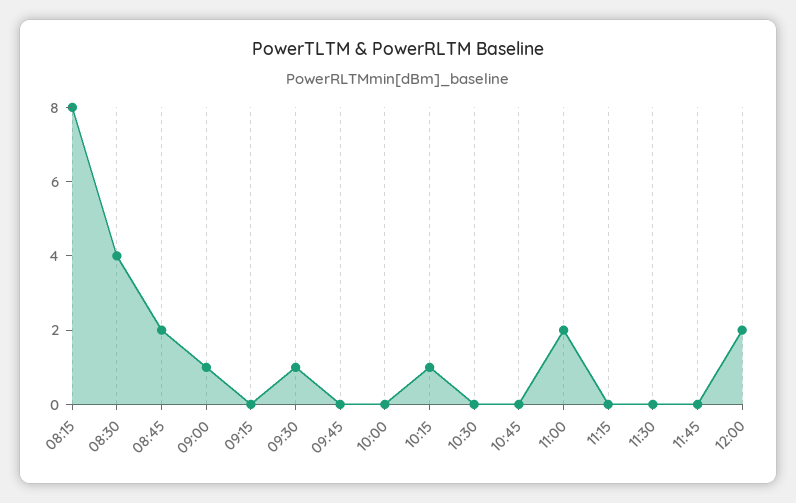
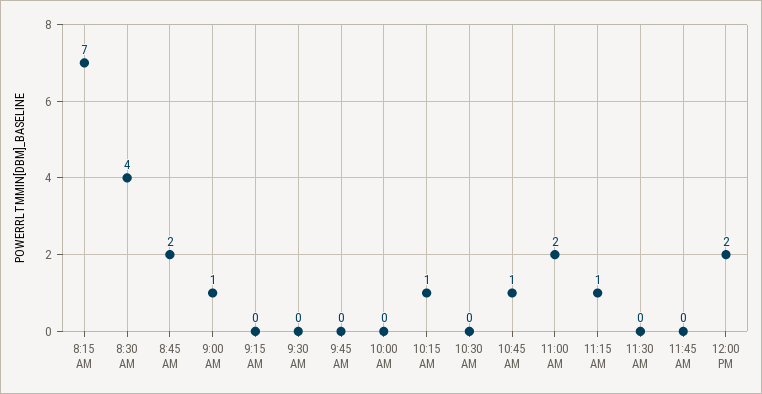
08:15: 8 -> 7
09:30: 1 -> 0
10:45: 0 -> 1
11:15: 0 -> 1

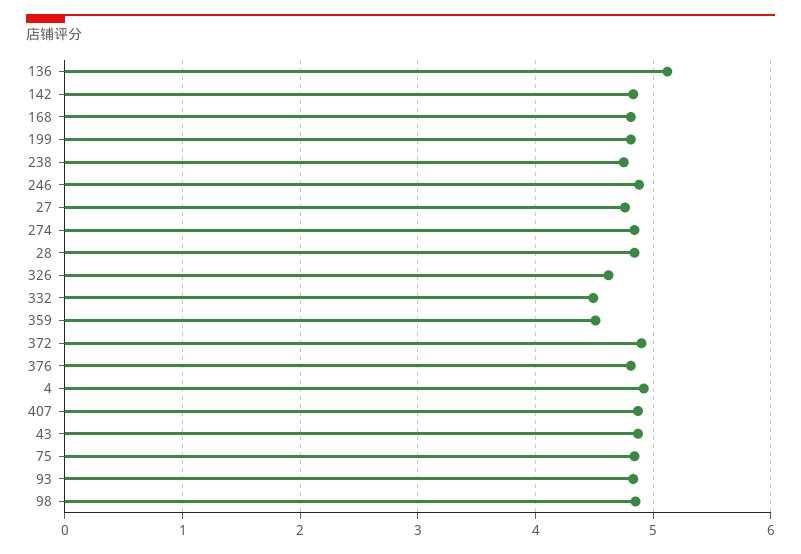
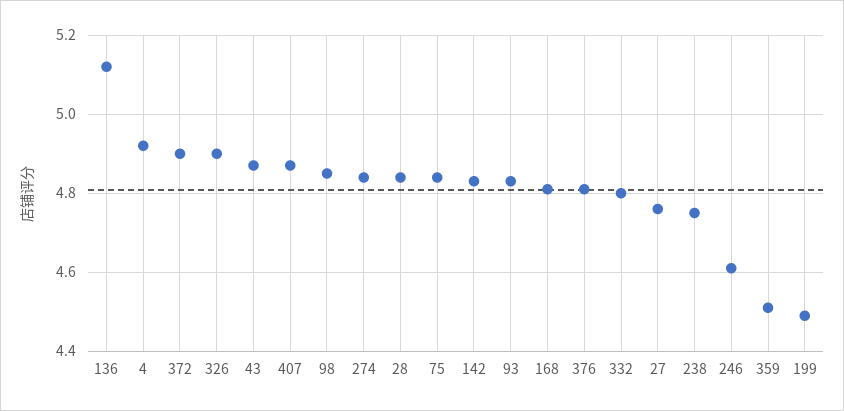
199: 4.8 -> 4.5
246: 4.9 -> 4.6
326: 4.6 -> 4.9
332: 4.5 -> 4.8

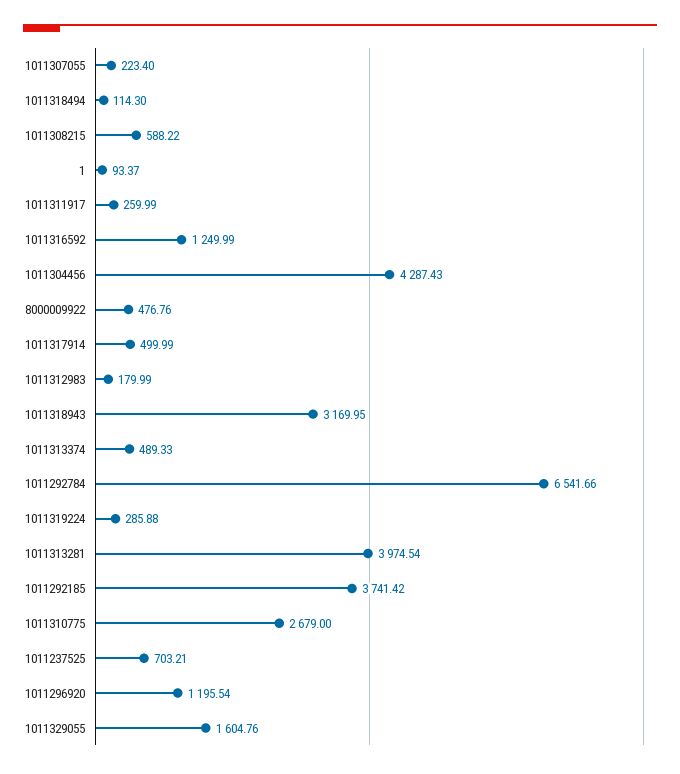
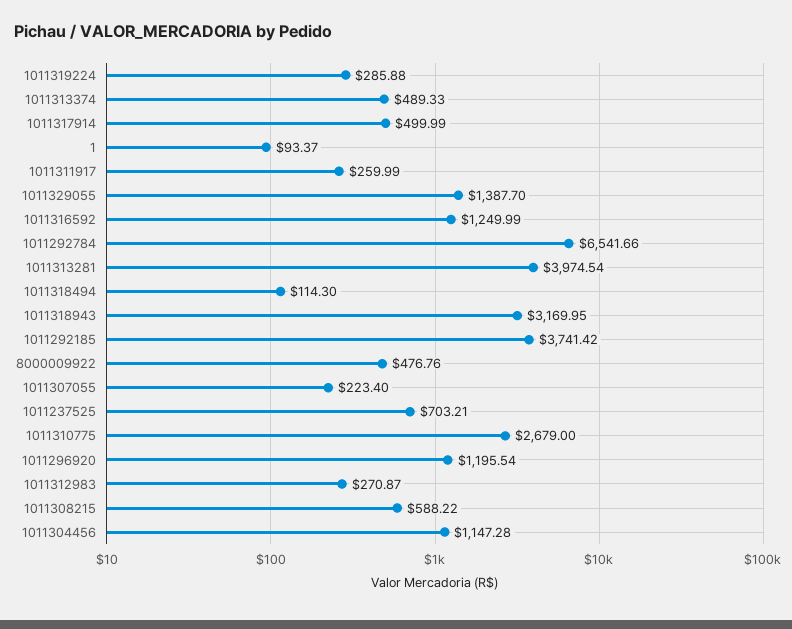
1011304456: 4287.43 -> 1147.28
1011312983: 179.99 -> 270.87
1011329055: 1604.76 -> 1387.7

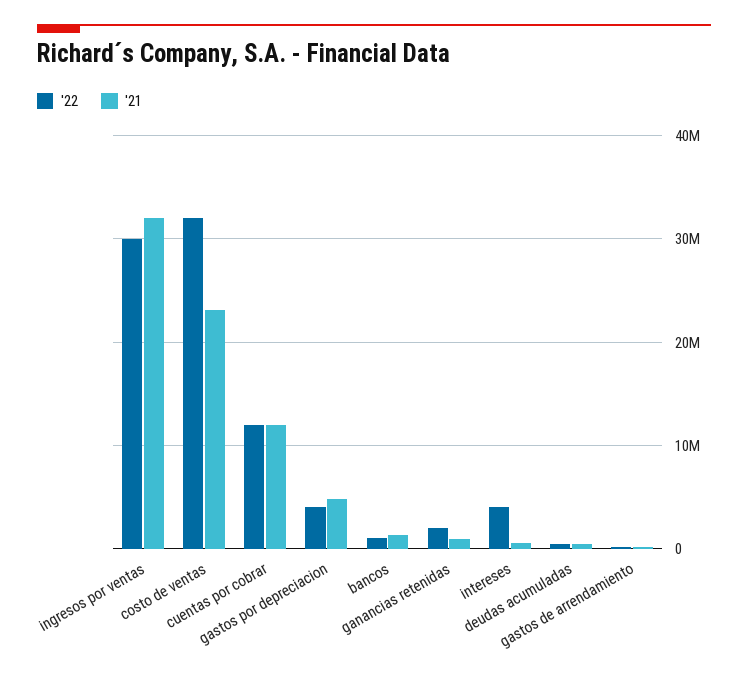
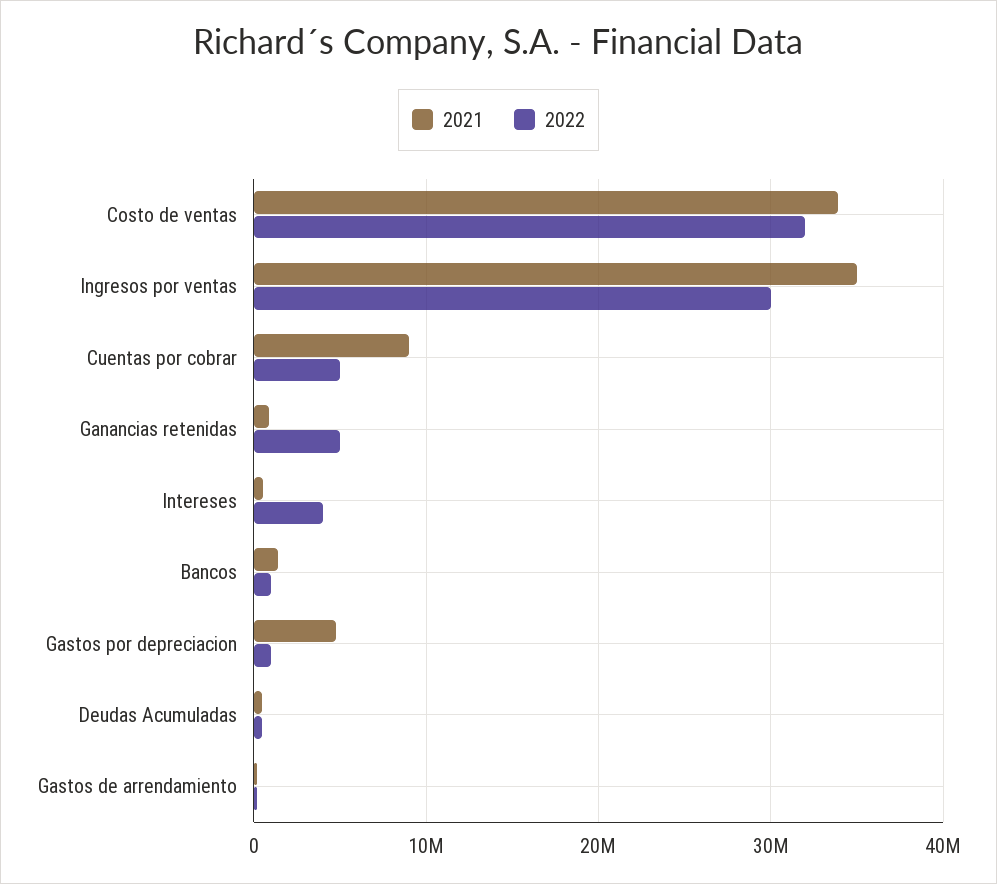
'21, ingresos por ventas: 32000000 -> 35000000
'21, costo de ventas: 23000000 -> 34000000
'22, cuentas por cobrar: 12000000 -> 5000000
'21, cuentas por cobrar: 12000000 -> 9000000
'22, gastos por depreciacion: 4000000 -> 1000000
'22, ganancias retenidas: 2000000 -> 5000000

::::

**Task requirements**
For each entry, copy the text exactly and leave out any image it carries.

**Task output**
08:15: 8 -> 7
09:30: 1 -> 0
10:45: 0 -> 1
11:15: 0 -> 1

199: 4.8 -> 4.5
246: 4.9 -> 4.6
326: 4.6 -> 4.9
332: 4.5 -> 4.8

1011304456: 4287.43 -> 1147.28
1011312983: 179.99 -> 270.87
1011329055: 1604.76 -> 1387.7

'21, ingresos por ventas: 32000000 -> 35000000
'21, costo de ventas: 23000000 -> 34000000
'22, cuentas por cobrar: 12000000 -> 5000000
'21, cuentas por cobrar: 12000000 -> 9000000
'22, gastos por depreciacion: 4000000 -> 1000000
'22, ganancias retenidas: 2000000 -> 5000000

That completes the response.